In December, the US discovered a massive breach that affected networks and devices belonging to US government agencies. Given the breadth and depth of this attack, current and former officials advocate for cyber security reforms and a new approach that assumes hackers have already burrowed into computer systems.
“We’ve got to run a new play, run a new defense, because they’re getting through to the end zone too many times here,” says John Sherman, acting chief information officer for the Defense Department.
In an analysis of the December breach, the Cybersecurity and Infrastructure Security Agency (CISA), the National Security Agency (NSA) and the Federal Bureau of Investigation (FBI) observed that the cyber intruders managed to gain unfettered access into systems. The bad actors arranged back doors into businesses and quietly created administrative accounts.
Rather than pursuing a more reactive approach to cyber security, Sherman suggests that organizations opt for a prevention-first strategy; one that includes zero trust models. With zero trust, organizations can configure systems to continuously verify the authenticity of an individual, a device or a program. The public sector and the private sector alike can benefit from this approach, says Sherman.
The notion of zero trust emerged in the early 2000’s. Nonetheless, misunderstandings regarding what it is and how it can protect systems has led to delayed adoption. In contrast with common assumptions, zero trust does not require disposing of firewalls. Rather, it functions as a layer of security on top of existing security protocols. It simply adds a layer of defense.
“No one who actually understands zero trust says abandon the perimeter,” states Sherman. “But the reality of it is that you need to understand your perimeter’s probably already compromised, especially when you’re in a remote space.”
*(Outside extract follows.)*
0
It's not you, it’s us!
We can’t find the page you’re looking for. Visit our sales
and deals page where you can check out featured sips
The Pentagon and zero trust
According to Sherman, the US Pentagon is in the process of implementing zero trust policies and procedures. Nonetheless, Wanda Jones-Heath, Chief Information Security Officer in the Office of the Secretary of the Air Force noted that shifting into zero trust is not a speedy process. It requires time and research.
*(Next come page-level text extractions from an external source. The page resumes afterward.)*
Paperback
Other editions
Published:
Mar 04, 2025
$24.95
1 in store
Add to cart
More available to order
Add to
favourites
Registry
“Zero trust is not a technology, it’s not something you buy, it’s a strategy,” stated Carnegie Melon’s Director of the Computer Emergency Readiness Team, Gregory Touhill.
Federal CISO Chris DeRusha supports the use of a zero trust model. At the same time, enhanced threat intelligence is also a must, says DeRusha. Threat intelligence sharing needs to occur in a fast, transparent way across public and private organizations. This will enhance defenses.
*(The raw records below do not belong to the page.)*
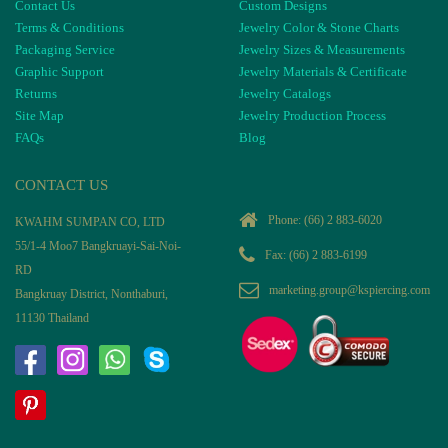
Contact Us
Custom Designs
Terms & Conditions
Jewelry Color & Stone Charts
Packaging Service
Jewelry Sizes & Measurements
Graphic Support
Jewelry Materials & Certificate
Returns
Jewelry Catalogs
Site Map
Jewelry Production Process
FAQs
Blog
CONTACT US
Phone:
(66) 2 883-6020
KWAHM SUMPAN CO, LTD
55/1-4 Moo7 Bangkruayi-Sai-Noi-
Fax: (66) 2 883-6199
RD
marketing.group@kspiercing.com
Bangkruay District, Nonthaburi,
11130 Thailand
In the wake of the SolarWinds breach, collaboration across government and industry groups reached its zenith. Via collaborative efforts, the FBI managed to identify 100 companies and nearly a dozen federal agencies that experienced a SolarWinds-related cyber intrusion. According to DeRusha, the public-private partnerships in this situation contributed to the speed of recovery. He advocates that such partnerships continue. “What I want to think about is how we bottle lightning here and we move forward in our public-private partnerships,” he stated.